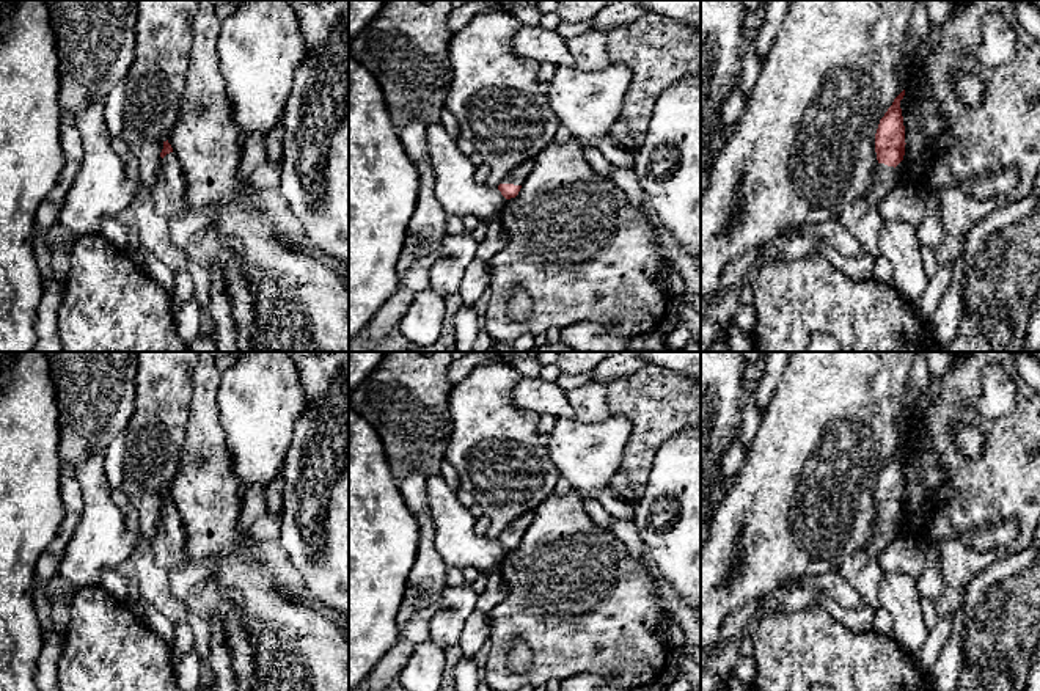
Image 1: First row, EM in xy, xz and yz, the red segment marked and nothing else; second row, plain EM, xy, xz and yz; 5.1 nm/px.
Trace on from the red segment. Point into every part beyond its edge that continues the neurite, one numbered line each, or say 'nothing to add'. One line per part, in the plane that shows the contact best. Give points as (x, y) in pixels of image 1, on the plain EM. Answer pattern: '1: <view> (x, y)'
1: xz (517, 526)

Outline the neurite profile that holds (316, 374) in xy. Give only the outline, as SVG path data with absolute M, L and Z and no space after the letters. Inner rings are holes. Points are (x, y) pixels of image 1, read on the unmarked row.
M284 352L297 366L306 402L325 394L333 382L349 382L349 352L328 352L322 356L305 352Z

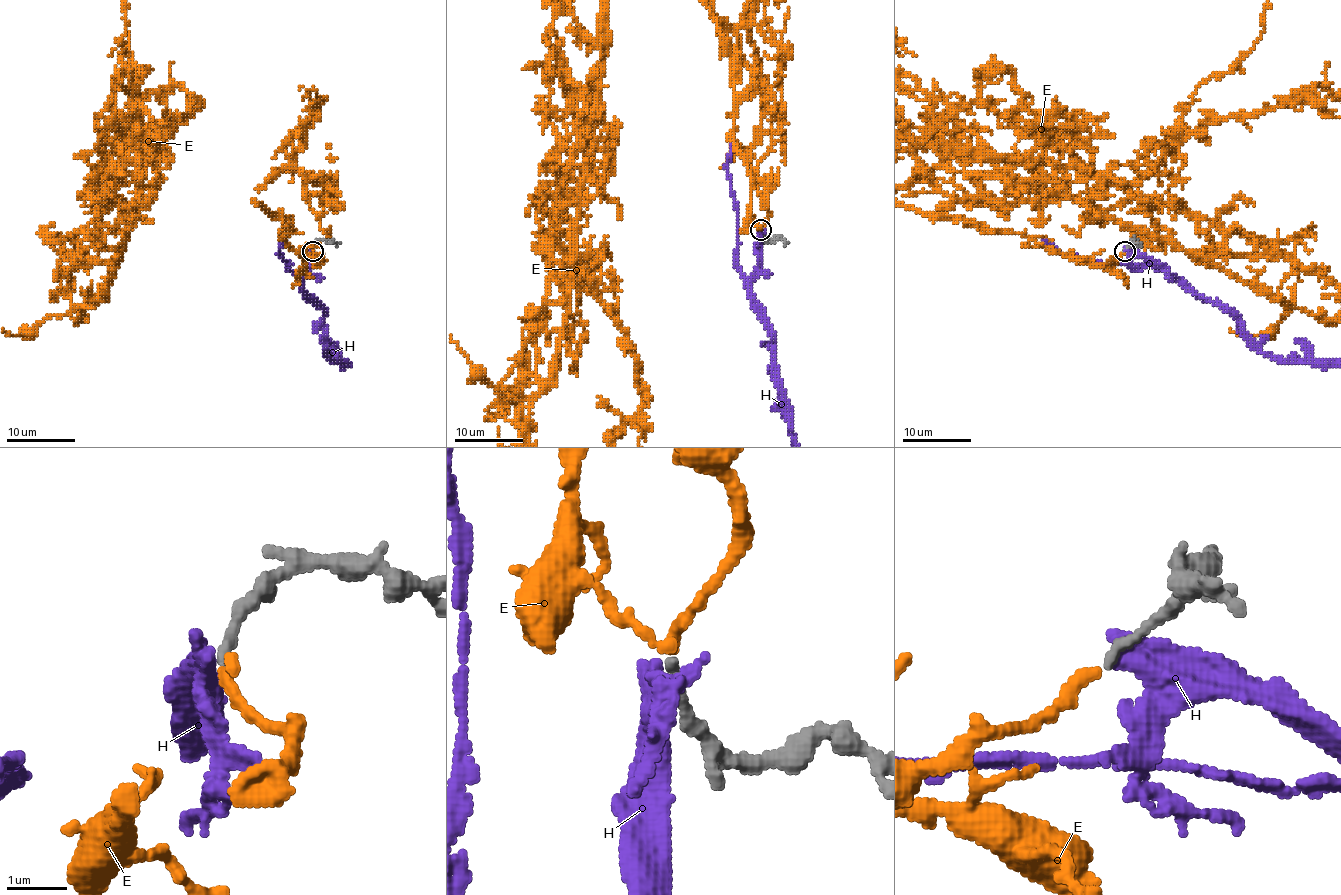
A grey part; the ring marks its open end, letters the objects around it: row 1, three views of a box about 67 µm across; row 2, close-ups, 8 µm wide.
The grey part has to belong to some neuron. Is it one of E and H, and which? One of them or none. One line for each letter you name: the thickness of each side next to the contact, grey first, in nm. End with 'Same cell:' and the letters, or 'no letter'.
E: Thickness 170 nm (grey) against 200 nm
Same cell: E

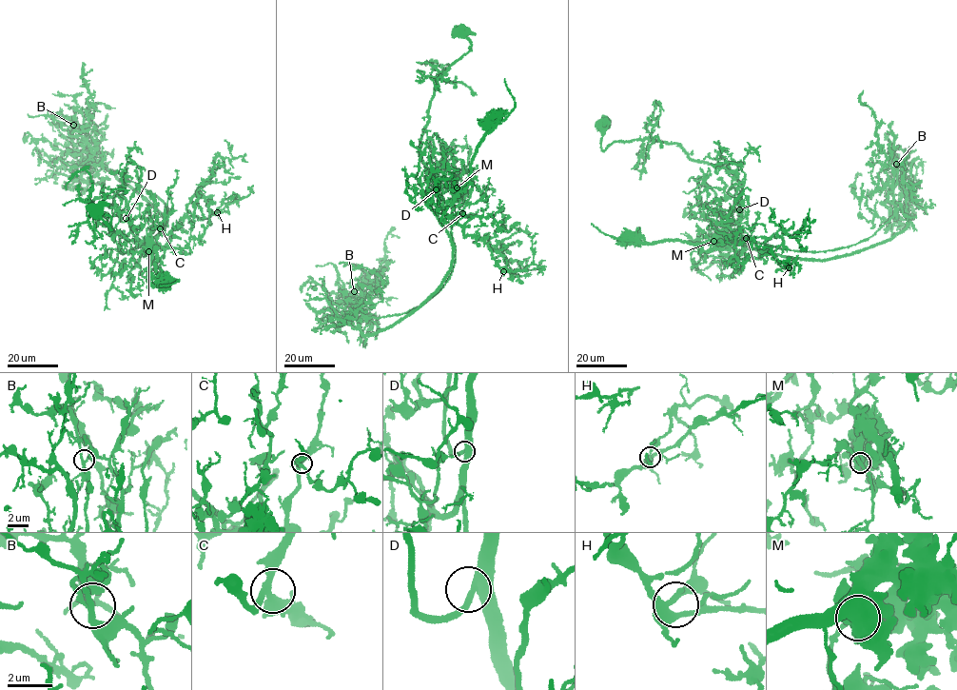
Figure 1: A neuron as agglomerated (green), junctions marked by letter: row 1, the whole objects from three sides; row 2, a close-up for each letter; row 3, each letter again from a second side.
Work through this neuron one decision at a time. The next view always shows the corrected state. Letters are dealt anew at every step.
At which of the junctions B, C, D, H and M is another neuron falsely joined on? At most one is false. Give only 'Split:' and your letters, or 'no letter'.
Split: M

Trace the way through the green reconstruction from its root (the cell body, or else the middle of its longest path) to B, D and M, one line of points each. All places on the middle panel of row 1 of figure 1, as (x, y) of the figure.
B: (461, 31), (471, 49), (439, 81), (419, 145), (451, 220), (450, 279), (378, 318), (354, 291)
D: (461, 31), (469, 40), (471, 49), (439, 81), (419, 145), (420, 159), (440, 183), (436, 189)
M: (461, 31), (471, 49), (439, 81), (419, 153), (440, 183), (436, 194), (441, 209), (453, 203), (457, 187)

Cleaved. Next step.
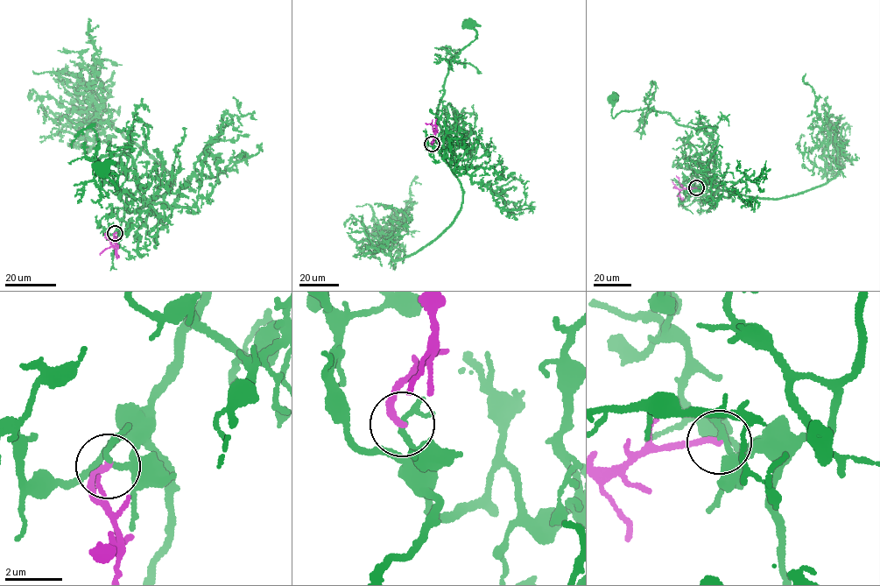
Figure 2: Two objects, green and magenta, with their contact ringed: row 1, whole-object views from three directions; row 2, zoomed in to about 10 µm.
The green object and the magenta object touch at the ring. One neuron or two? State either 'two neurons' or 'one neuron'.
one neuron

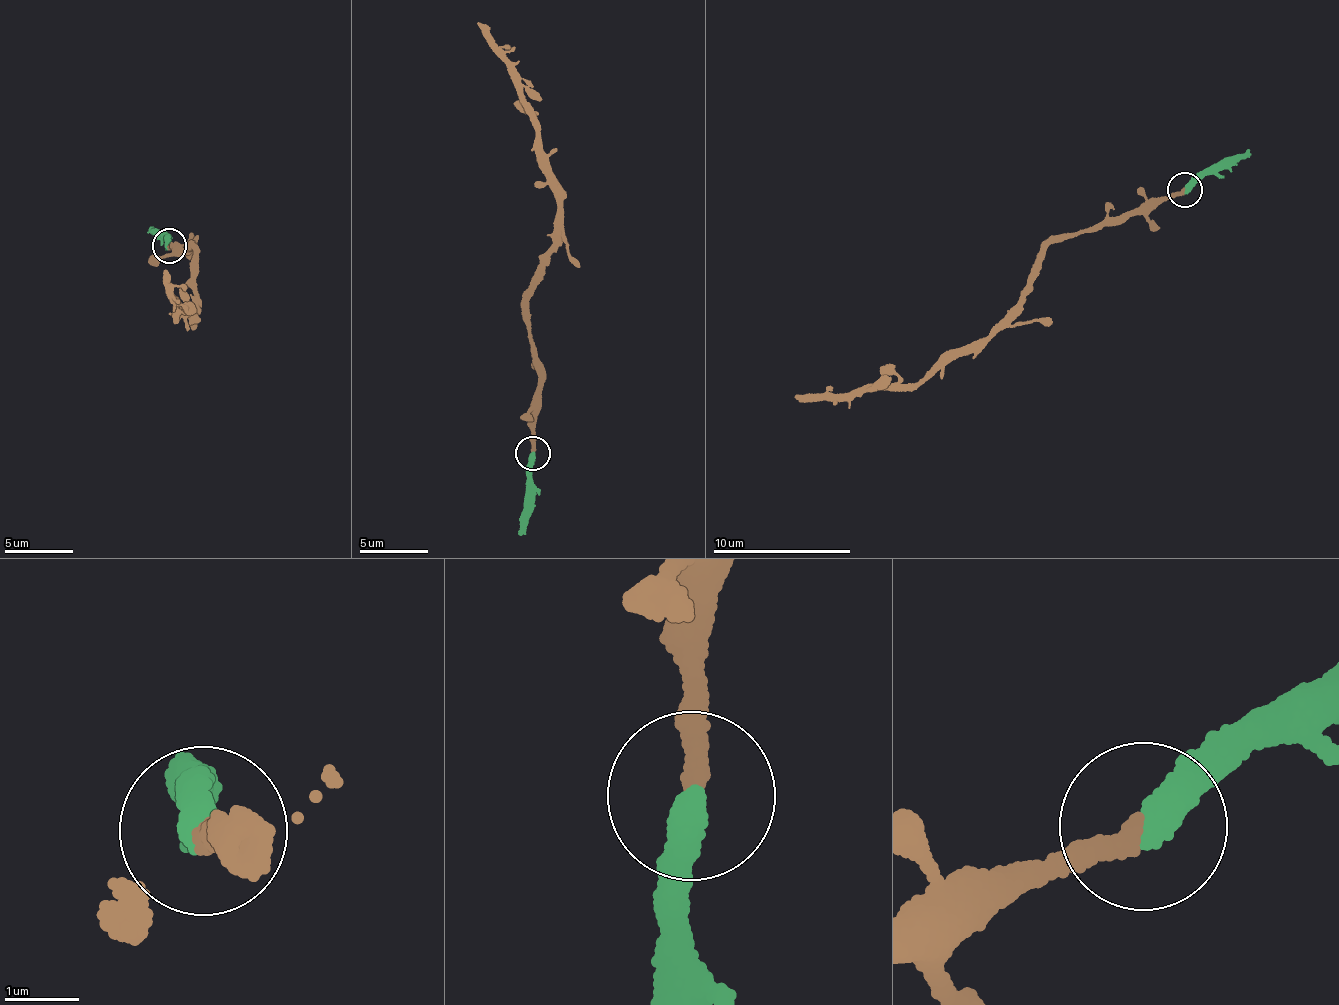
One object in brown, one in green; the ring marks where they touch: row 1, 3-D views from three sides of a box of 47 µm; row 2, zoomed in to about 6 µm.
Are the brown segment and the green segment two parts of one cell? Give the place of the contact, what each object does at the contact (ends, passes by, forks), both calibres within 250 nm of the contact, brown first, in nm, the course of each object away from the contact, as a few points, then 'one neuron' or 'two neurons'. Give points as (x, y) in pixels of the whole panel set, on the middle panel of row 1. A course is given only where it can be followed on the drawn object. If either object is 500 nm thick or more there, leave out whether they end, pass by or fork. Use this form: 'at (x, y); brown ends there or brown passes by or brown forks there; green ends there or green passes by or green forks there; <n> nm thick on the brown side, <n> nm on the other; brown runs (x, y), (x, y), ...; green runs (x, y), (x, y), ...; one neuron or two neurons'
at (532, 453); brown ends there; green ends there; 320 nm thick on the brown side, 440 nm on the other; brown runs (531, 451), (530, 415), (539, 385), (529, 293), (563, 243), (538, 129), (521, 93), (478, 22); green runs (531, 454), (533, 482), (520, 519), (522, 535); one neuron

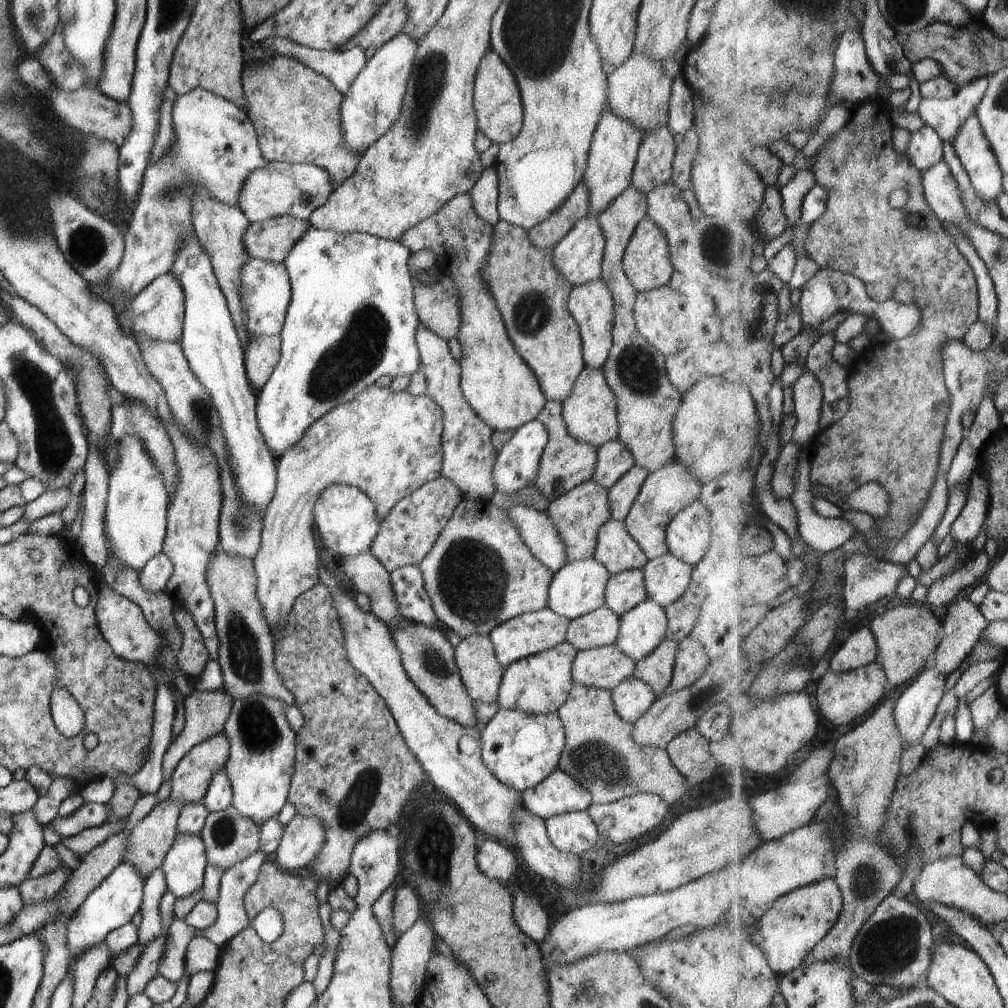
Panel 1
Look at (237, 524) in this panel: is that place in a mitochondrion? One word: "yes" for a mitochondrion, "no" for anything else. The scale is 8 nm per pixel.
yes

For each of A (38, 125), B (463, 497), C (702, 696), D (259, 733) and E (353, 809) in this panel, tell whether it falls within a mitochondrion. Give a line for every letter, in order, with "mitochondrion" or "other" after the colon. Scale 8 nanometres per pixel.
A: mitochondrion
B: other
C: mitochondrion
D: mitochondrion
E: mitochondrion

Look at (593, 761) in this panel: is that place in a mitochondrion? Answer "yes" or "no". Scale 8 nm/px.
yes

---*---

# [INSTRUCTIONS TO FOLLOW]
In the listing above, how many lines include the string "close"? Reply with the number alone.

# [ANSWER BOX]
2